O Senado contra-atacou e aprovou o chamado programa para “trabalhadores-convidados”, patrocinado pelos senadores John McCain (republicano) e Ted Kennedy (democrata). Prevê que sejam dadas condições para os imigrantes ilegais conseguirem residência permanente, sendo que, em troca disso, pagariam multa de US$ 2 mil e demais impostos correspondentes aos anos que estiveram na clandestinidade. Deles, também seria exigido bom atestado de antecedentes e fluência no idioma inglês.

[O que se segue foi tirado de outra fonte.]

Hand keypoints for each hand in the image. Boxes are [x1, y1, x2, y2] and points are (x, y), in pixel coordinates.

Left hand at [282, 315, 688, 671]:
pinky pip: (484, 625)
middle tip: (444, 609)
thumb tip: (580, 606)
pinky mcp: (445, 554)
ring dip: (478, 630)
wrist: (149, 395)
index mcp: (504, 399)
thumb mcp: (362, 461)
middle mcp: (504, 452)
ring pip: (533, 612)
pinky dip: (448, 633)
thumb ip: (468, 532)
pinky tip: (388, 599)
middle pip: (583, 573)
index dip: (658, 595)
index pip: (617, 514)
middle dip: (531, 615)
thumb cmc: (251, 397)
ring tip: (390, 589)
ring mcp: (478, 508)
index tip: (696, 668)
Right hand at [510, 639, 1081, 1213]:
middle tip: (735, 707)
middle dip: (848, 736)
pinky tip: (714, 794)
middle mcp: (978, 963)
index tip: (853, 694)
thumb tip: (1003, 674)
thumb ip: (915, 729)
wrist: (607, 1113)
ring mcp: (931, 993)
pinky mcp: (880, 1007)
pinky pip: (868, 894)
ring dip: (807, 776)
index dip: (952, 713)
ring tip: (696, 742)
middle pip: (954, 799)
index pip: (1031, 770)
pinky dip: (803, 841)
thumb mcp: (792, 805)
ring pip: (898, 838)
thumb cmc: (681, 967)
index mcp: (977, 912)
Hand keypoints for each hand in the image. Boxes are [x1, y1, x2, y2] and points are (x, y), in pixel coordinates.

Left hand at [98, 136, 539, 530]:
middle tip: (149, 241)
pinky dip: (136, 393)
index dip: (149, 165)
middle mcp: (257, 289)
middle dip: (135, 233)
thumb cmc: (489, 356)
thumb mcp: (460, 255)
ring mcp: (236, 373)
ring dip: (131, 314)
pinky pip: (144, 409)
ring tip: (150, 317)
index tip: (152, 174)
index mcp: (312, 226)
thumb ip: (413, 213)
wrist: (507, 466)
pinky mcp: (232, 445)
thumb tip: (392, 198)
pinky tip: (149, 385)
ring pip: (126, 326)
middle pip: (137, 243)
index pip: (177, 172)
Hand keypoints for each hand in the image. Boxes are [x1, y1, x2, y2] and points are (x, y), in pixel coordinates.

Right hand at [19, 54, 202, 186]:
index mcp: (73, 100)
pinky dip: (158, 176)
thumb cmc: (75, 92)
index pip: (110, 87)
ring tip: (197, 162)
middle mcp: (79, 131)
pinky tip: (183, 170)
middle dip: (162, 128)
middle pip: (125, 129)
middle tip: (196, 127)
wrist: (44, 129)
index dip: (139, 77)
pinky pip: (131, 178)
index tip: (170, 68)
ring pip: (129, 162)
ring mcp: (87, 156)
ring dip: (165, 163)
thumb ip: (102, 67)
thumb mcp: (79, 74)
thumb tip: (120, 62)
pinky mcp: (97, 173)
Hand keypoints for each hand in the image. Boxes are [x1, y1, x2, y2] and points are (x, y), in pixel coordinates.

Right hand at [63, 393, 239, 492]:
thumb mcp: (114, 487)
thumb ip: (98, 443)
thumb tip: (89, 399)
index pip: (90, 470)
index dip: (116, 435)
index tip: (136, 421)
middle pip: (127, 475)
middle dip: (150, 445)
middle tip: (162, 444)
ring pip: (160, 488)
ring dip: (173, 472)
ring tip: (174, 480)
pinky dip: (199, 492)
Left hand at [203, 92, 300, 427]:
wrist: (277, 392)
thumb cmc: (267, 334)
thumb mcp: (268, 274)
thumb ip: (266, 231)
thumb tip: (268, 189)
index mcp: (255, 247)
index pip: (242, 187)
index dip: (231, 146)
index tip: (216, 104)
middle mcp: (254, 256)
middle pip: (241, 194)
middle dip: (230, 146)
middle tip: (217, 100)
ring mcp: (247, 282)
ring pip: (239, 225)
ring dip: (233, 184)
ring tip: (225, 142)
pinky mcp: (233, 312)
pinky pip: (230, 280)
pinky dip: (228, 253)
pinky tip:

Preenchidos todos os critérios, o imigrante poderia se tornar um cidadão americano com todos os direitos – menos o de se candidatar à Presidência dos EUA. O presidente George W. Bush disse que concorda com “o espírito da lei”, só que, na prática, a sua concordância é mais aparente que real: ele se opõe ao ponto crucial da questão, que é o do direito à cidadania.

A Câmara dos Representantes, dominada pelo Partido Republicano, deixou-se levar pelo radicalismo xenófobo da extrema direita, que vê com horror o tecido social americano mudar de cor e ficar cada vez mais marrom. Milhões de americanos saíram às ruas em diversas cidades protestando contra esse projeto. Já o Senado foi influenciado, principalmente, pelos lobistas da agroindústria, do setor hoteleiro e das múltiplas áreas que dependem da mão-de-obra dos trabalhadores ilegais: a cada grupo de cinco trabalhadores de baixa renda, um é imigrante, e isso mostra que a economia sofreria uma pane se as leis de imigração fossem tomadas ao pé da letra. É sobretudo por esse motivo que 73% dos americanos desaprovam a política de tolerância zero contra os imigrantes e querem que eles tenham a chance de cidadania no país.